From my perspective, at least as I write, shortly after the finale aired, if this episode in fact took place in reality, it was troubling, and yes, disappointing, if only because the story ended by confirming Walt’s most grandiose notions: that he is, in fact, all-powerful, the smartest guy in the room, the one who knocks. Anyone other than Walt becomes a mere reflection of this journey to redemption. (With the exception of Jesse, who had the most mysterious scene: a poetic fugue of his own, in which he created what felt like a small coffin.*) It’s not that Walt needed to suffer, necessarily, for the show’s finale to be challenging, or original, or meaningful: but Walt succeeded with so little true friction—maintaining his legend, reconciling with family, avenging Hank, freeing Jesse, all genuine evil off-loaded onto other, badder bad guys—that it felt quite unlike the destabilizing series that I’d been watching for years.
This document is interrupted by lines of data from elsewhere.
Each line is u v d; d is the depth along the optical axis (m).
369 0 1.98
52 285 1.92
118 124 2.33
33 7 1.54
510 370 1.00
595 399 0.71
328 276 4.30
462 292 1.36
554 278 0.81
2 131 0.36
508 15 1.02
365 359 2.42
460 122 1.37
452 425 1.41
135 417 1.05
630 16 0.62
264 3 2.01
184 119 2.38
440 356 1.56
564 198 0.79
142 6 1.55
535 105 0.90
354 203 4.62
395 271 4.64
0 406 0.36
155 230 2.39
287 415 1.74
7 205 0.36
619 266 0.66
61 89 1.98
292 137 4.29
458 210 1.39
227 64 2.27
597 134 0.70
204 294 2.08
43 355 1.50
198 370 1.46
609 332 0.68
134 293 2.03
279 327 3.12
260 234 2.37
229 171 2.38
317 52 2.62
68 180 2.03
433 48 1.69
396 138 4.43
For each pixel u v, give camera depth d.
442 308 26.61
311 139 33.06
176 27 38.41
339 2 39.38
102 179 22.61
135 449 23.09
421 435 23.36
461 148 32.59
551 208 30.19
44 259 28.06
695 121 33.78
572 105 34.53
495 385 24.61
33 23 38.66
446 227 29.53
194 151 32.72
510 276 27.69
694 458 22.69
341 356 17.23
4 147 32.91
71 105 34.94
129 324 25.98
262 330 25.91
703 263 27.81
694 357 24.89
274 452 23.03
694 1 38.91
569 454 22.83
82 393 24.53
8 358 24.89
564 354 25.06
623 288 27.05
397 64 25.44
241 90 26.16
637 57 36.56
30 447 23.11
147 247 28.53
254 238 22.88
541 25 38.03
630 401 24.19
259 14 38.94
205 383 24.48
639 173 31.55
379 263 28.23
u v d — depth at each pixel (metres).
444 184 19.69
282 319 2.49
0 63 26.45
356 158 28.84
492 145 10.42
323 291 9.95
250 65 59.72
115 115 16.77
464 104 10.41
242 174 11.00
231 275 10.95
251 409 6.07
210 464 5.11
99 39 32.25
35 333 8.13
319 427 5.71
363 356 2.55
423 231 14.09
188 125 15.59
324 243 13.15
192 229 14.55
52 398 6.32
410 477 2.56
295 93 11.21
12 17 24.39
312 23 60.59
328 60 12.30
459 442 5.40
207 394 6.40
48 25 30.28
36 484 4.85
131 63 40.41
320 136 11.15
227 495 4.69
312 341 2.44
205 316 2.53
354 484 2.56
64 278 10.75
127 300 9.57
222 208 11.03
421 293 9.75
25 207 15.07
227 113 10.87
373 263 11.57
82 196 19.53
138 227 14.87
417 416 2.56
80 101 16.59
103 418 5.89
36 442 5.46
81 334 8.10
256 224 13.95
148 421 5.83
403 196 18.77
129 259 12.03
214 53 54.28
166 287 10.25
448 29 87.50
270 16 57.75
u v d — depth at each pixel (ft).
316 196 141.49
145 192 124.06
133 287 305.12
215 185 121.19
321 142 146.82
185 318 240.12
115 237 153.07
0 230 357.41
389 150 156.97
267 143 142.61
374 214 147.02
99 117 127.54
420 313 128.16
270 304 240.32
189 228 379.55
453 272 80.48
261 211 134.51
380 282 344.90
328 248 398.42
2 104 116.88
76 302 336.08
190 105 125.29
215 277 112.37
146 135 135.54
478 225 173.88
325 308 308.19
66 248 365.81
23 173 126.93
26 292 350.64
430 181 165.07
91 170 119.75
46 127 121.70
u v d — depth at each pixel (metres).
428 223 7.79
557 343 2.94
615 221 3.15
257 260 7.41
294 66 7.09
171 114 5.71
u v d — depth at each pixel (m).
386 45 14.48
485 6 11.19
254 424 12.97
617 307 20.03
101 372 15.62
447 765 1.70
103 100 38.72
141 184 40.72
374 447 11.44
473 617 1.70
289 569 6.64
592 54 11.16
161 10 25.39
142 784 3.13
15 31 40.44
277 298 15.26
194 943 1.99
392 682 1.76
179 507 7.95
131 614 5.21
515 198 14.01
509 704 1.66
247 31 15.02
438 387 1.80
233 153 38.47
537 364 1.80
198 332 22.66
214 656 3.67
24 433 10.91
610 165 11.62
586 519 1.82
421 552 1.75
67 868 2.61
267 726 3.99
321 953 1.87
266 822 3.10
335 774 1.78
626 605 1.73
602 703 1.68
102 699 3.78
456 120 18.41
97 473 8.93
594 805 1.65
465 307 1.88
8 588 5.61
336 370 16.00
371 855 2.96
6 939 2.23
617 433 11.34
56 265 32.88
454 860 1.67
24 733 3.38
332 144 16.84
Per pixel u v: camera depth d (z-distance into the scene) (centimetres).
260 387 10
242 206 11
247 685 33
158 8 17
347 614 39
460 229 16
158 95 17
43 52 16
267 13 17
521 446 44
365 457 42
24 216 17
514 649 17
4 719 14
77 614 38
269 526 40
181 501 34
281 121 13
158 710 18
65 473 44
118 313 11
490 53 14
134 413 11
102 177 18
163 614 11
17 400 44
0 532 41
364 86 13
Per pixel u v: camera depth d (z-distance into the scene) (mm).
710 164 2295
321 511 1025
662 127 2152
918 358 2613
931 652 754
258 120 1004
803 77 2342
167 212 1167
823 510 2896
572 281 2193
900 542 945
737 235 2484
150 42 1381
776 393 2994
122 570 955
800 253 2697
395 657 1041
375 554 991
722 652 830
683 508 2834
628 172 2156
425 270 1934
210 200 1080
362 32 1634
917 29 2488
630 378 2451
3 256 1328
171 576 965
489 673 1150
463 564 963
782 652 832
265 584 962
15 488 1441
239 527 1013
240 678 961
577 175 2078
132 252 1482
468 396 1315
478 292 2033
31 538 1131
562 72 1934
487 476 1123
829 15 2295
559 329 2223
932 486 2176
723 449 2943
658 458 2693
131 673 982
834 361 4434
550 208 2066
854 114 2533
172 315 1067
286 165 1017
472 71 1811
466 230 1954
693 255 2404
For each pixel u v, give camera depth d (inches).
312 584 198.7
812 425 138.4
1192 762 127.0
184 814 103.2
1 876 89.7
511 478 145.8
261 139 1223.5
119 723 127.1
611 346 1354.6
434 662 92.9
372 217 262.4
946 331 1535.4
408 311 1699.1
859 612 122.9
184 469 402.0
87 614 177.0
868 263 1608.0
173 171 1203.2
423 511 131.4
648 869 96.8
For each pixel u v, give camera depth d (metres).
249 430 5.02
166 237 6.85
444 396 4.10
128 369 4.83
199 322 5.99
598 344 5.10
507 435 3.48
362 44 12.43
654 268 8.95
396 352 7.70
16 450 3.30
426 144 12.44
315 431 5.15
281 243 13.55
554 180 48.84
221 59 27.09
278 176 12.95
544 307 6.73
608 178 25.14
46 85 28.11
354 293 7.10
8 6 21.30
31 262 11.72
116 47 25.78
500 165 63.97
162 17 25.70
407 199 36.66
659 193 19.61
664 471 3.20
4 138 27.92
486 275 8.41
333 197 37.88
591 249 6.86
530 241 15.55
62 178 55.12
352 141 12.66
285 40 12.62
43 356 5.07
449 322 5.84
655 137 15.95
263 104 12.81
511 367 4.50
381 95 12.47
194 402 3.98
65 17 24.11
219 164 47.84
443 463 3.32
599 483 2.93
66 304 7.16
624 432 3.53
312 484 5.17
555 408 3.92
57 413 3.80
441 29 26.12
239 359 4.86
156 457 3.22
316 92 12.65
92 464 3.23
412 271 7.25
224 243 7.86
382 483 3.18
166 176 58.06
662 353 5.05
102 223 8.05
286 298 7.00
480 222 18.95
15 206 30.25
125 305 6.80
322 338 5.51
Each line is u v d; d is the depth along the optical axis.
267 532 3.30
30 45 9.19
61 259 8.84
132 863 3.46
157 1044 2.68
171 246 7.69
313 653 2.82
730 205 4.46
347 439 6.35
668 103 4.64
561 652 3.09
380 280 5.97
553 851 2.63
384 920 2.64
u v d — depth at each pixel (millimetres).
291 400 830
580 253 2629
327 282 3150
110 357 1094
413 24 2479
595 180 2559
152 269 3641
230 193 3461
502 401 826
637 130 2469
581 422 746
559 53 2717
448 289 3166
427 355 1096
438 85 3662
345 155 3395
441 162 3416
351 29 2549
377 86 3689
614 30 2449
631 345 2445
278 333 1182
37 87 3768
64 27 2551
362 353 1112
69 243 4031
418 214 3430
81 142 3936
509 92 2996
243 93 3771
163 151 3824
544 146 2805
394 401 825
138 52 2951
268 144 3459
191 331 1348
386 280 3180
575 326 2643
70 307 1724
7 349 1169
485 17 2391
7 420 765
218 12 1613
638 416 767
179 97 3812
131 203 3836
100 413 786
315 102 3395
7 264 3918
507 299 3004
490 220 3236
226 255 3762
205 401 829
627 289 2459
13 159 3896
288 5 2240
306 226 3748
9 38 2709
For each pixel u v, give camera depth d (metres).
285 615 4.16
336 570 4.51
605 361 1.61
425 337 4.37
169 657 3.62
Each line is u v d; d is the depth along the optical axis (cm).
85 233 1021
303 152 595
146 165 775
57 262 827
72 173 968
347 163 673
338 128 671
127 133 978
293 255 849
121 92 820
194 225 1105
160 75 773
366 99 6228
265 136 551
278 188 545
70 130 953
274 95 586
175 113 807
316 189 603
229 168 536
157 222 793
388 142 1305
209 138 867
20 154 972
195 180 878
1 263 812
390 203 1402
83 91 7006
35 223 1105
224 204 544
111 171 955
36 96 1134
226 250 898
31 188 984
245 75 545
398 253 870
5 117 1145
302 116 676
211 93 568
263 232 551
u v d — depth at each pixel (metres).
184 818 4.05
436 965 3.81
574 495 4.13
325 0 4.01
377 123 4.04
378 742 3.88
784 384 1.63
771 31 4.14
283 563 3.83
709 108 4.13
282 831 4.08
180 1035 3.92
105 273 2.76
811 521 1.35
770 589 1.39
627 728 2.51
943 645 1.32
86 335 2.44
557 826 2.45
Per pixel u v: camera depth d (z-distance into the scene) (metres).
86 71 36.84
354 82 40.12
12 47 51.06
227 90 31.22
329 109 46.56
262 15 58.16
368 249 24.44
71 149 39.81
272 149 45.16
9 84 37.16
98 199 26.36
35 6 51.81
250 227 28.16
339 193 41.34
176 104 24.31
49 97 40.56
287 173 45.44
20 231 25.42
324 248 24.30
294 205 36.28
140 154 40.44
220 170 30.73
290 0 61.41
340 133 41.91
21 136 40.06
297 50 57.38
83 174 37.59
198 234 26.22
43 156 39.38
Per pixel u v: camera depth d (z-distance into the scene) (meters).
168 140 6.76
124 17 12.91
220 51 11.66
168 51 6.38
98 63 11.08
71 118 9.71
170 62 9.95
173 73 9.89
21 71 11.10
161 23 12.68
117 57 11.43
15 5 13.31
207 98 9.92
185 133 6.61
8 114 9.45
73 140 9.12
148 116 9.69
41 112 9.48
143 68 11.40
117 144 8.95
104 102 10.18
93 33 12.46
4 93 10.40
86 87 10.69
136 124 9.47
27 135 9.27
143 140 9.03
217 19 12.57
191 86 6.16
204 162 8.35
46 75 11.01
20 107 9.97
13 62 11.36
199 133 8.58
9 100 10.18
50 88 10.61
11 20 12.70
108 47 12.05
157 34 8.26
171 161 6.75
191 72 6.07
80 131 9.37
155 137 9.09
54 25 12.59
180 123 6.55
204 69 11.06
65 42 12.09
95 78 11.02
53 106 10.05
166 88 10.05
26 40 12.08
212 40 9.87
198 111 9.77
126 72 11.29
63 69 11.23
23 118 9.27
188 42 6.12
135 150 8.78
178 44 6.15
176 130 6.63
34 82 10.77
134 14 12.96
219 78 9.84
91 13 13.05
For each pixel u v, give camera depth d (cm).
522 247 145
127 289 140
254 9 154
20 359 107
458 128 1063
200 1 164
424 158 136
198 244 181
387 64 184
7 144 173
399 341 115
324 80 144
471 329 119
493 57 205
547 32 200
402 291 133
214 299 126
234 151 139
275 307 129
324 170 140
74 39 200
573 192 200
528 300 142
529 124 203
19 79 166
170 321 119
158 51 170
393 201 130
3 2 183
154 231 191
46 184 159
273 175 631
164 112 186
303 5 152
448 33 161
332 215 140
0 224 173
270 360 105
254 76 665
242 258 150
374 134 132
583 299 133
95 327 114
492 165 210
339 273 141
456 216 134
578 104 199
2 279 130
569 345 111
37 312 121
If, instead, we were watching Walt’s compensatory fantasy, it was a fascinating glimpse into the man’s mind—akin to the one in the movie “Mulholland Drive,” a poignant, tragic attempt to fix a life that is unfixable.
 
yea i mean if Gilligan didnt come on immediately after and debunk that it might be okay? It wouldve been a good ending if after the shootout and Walt dying in the meth lab, they show him still in the cabin, dead on the floor there.
 
The one thing I found weird about the show was that they had two characters, Mike and Walt, who were obsessed with the idea of leaving money for their children/grandchildren. As if giving an 18 year old millions of dollars with no supervision works out well.
 
I wonder what happened to Jesse. No money and an even worse history of breaking bad than he had pre-Walt. But I'm guessing only Hank and Gomez knew that, even if Jesse's disposal of the money is public knowledge.